Single by Heuss l'Enfoiré featuring Sofiane

from the album En esprit
- Released: 8 March 2019
- Length: 2:43
- Label: Midi Midi, 150 Productions
- Songwriters: Karim Djeriou; Sofiane;
- Producer: Heuss l'Enfoiré

Heuss l'Enfoiré featuring Sofiane singles chronology
| "Les méchants" (2018) | "Khapta" (2019) | "BX Land 4" (2019) |

Music video
- "Khapta" on YouTube

= Khapta =

2019 single by Heuss l'Enfoiré featuring Sofiane

"Khapta" (خبطة, ḵabṭa) is a song by French-Algerian rapper Heuss l'Enfoiré featuring vocals from French rapper Sofiane.

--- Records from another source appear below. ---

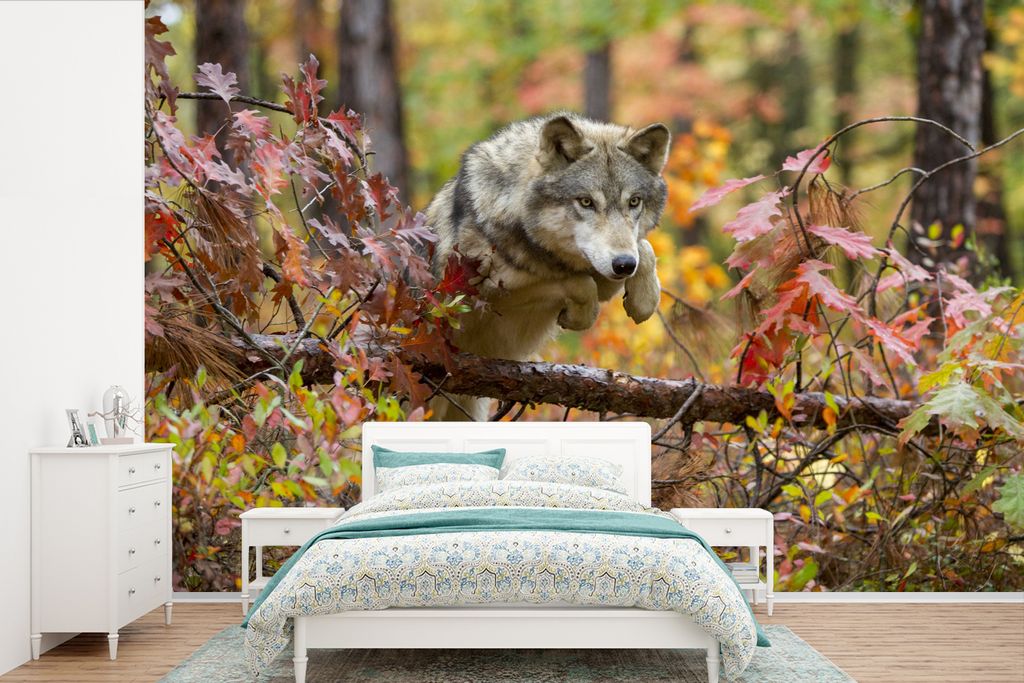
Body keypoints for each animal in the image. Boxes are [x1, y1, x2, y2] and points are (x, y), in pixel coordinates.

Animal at [425, 112, 670, 420]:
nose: (624, 265)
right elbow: (580, 283)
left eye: (634, 201)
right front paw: (579, 316)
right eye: (586, 202)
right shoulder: (487, 296)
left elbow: (644, 249)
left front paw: (644, 301)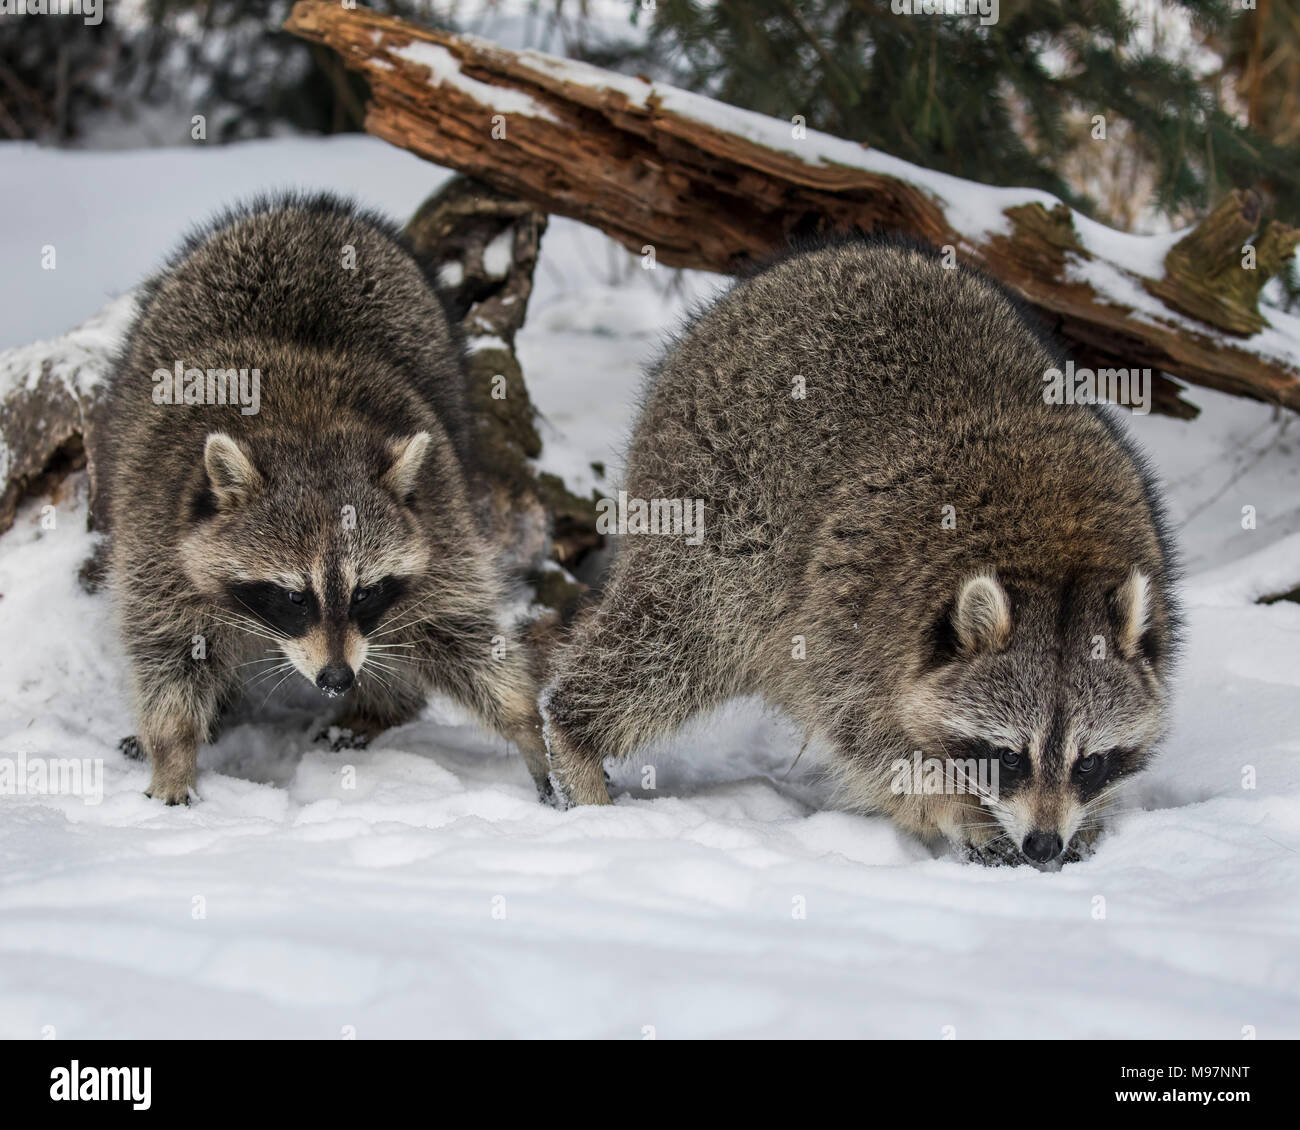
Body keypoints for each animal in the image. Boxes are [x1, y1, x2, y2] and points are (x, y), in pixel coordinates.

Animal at [102, 196, 548, 811]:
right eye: (293, 596)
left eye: (365, 592)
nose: (337, 680)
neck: (304, 424)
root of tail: (310, 209)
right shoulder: (155, 525)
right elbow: (165, 648)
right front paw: (172, 753)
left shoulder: (438, 516)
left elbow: (457, 629)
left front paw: (526, 722)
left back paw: (377, 709)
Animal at [538, 237, 1180, 863]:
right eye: (1008, 758)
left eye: (1089, 762)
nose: (1044, 846)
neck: (1054, 550)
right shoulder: (856, 600)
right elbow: (867, 739)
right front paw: (952, 804)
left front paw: (1088, 820)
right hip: (714, 503)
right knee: (672, 639)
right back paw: (571, 729)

It was released on 8 March 2019 and topped the French SNEP chart.

==Charts==

Chart performance for "Khapta"
| Chart (2019) | Peak position |
|---|---|
| Belgium (Ultratop 50 Wallonia) | 16 |
| France (SNEP) | 1 |

==Certifications==

| Region | Certification | Certified units/sales |
| France (SNEP) | Diamond | 333,333^{‡} |
^{‡} Sales+streaming figures based on certification alone.